Comparative Effectiveness of Clinical Intensive Behavior Therapy for Obese Adults

Publication Date



evaluation research, dissemination and implementation of innovations, health promotion, prevention, screening


Background: About 1 in 3 adults are obese in the United States, but the delivery of clinical weight loss counseling is infrequent. The Centers for Medicare & Medicaid Services began reimbursing for intensive behavior therapy (IBT) for obese adult beneficiaries in late 2011, but the real-world effectiveness of IBT has not been rigorously evaluated. This study compared weight change over 1 year between obese adult patients who did and did not receive IBT.

Methods: A retrospective cohort of obese, adult virtual data warehouse members from the Marshfield Clinic Health System was assembled. Two groups were compared: adult patients who had ≥ 1 or more IBT visits versus those who had no IBT visits. The comparison group was matched on body mass index (BMI), age, sex and health care coverage. The primary outcome was body weight over 1 year. Weight loss surgery patients were excluded.

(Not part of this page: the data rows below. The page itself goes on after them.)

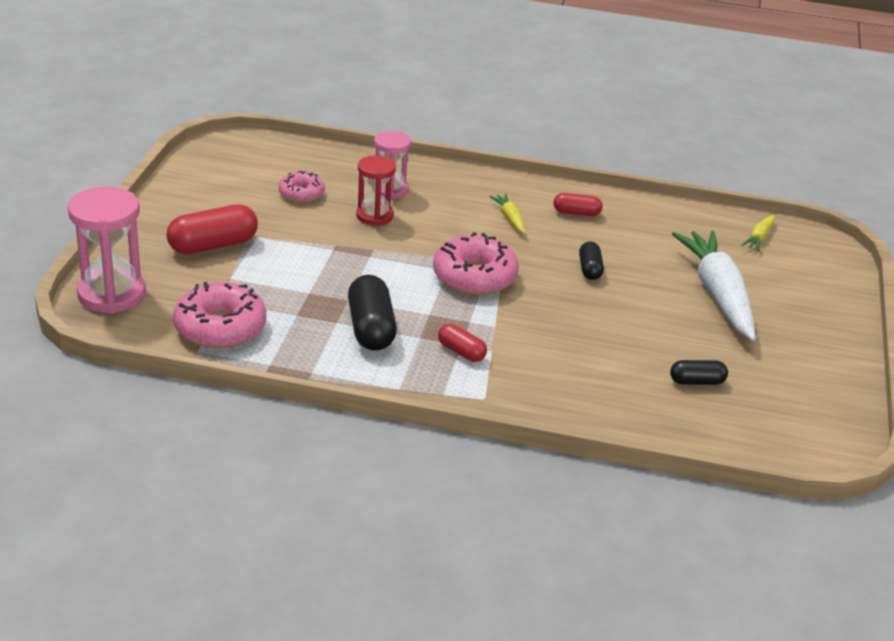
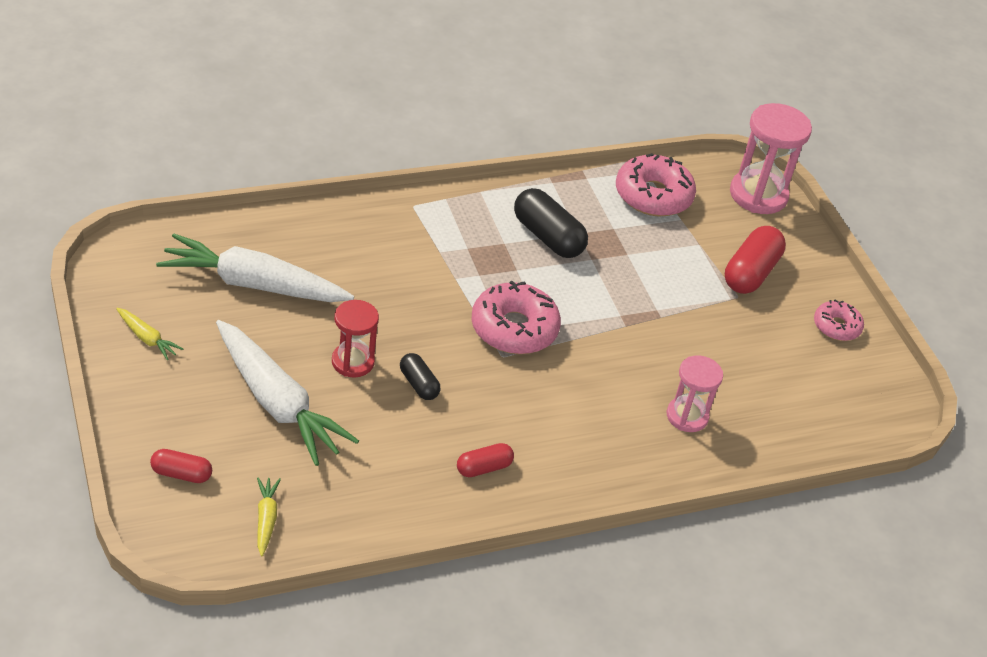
camera: 145 degrees right, 10 degrees up
(301, 194) = (755, 371): pink donut -> pink donut (836, 326)
(374, 216) = (665, 370): red hourglass -> red hourglass (353, 362)
(461, 352) = (462, 241): red capsule -> red capsule (181, 474)
(510, 218) = (542, 426): yellow carrot -> yellow carrot (147, 338)
(697, 382) = (253, 284): black capsule -> white carrot

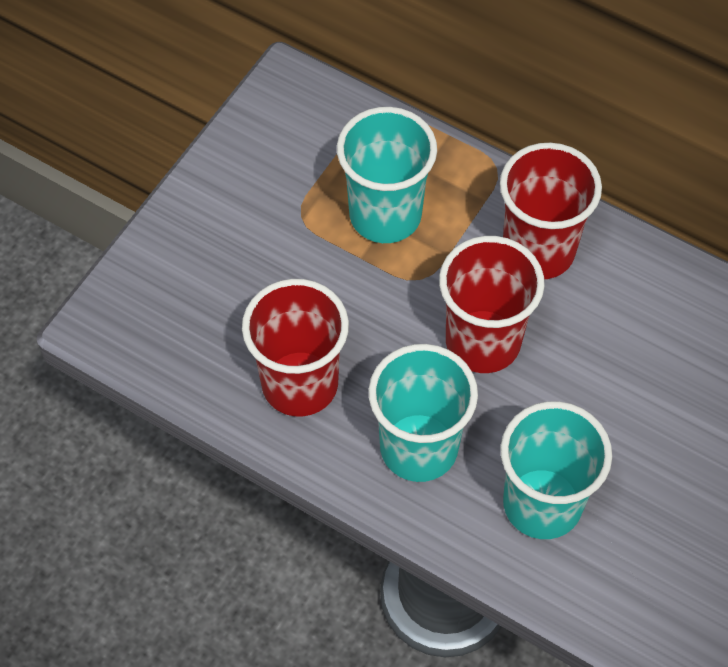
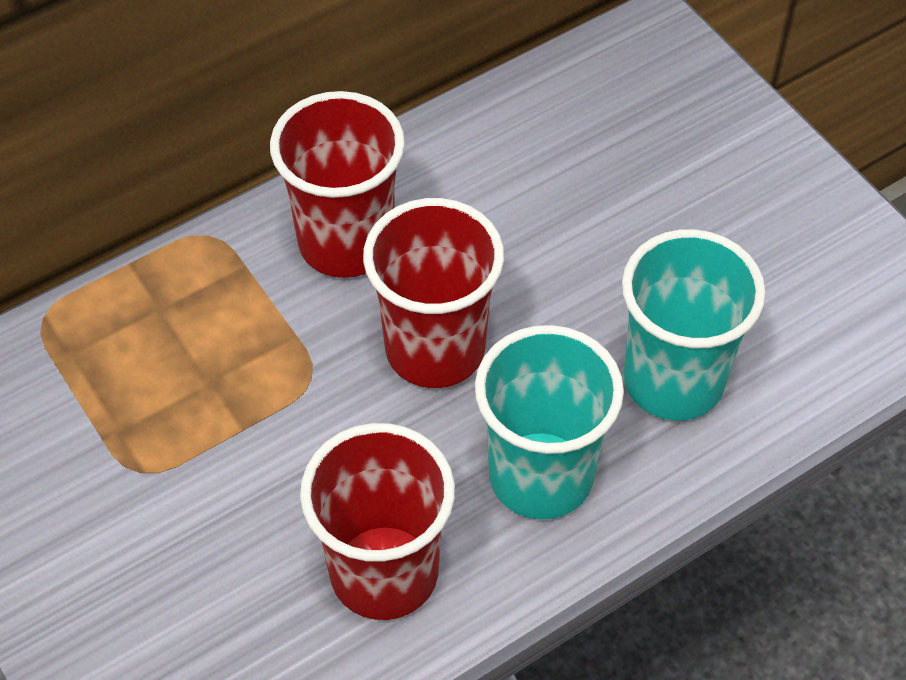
camera: 65 degrees left, 5 degrees down
(385, 215) = (199, 377): turquoise cup -> none

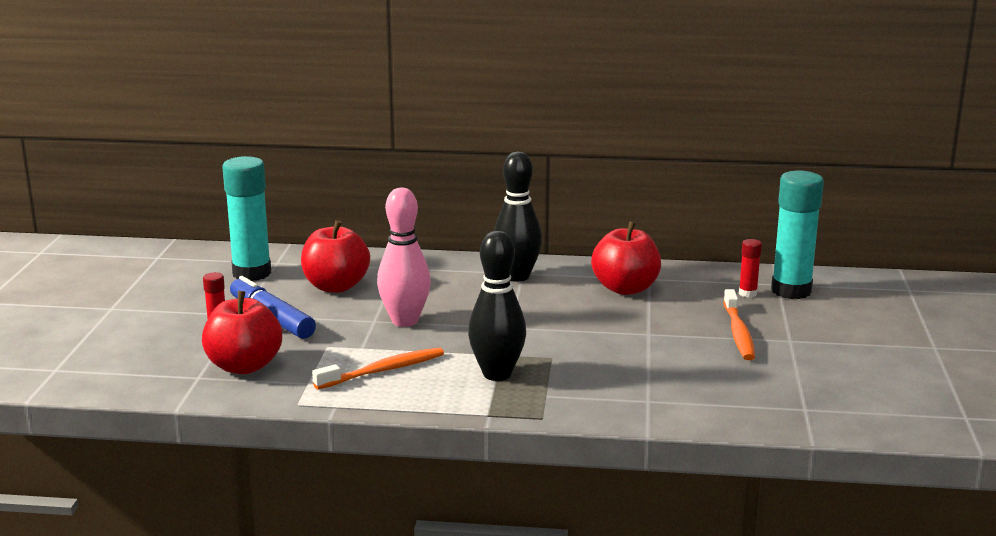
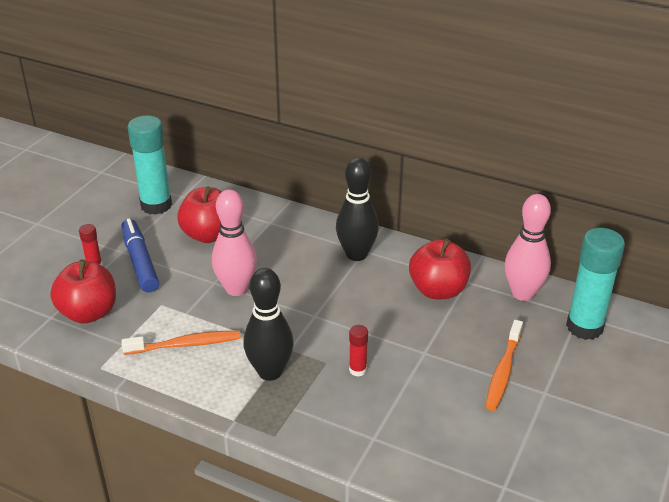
camera: 20 degrees right, 15 degrees up
(712, 278) = (522, 293): none -> pink bowling pin
(747, 293) = (542, 321): red glue stick -> red glue stick (357, 370)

Results: There were 107 patients exposed to IBT (~1% of those eligible) and 320 in the matched unexposed group. Patients who received IBT were 79% female and 72% elderly, with a mean (standard deviation) baseline BMI of 39.8 (7.4) kg/m2. IBT patients completed a median of 5 visits over 1 year, with visits being led predominantly by registered dietitians. Visit attendance dropped quickly though, with just 1% of IBT patients completing all 22 allotted visits. Body weight in the matched comparison group remained stable over 1 year, whereas IBT patients lost 3.9 (8.2) kg (P < 0.001).

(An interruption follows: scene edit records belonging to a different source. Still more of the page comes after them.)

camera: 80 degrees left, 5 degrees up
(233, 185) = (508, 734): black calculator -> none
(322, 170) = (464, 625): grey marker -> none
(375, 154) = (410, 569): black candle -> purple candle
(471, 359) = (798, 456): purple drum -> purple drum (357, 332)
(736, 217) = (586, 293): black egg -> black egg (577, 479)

Conclusion: Clinic-based IBT was moderately effective, as participants lost about 4% of their baseline weight over 1 year, or about 1 additional BMI unit. As expected, those who did not participate in IBT did not lose weight. But program participation and retention was quite low, as the relatively few patients exposed to IBT also completed very few of their allowable IBT visits, even after accounting for 6-month restrictions on program eligibility. To impact population level obesity, more research is needed on how to attract and engage obese adults in clinical weight management programs.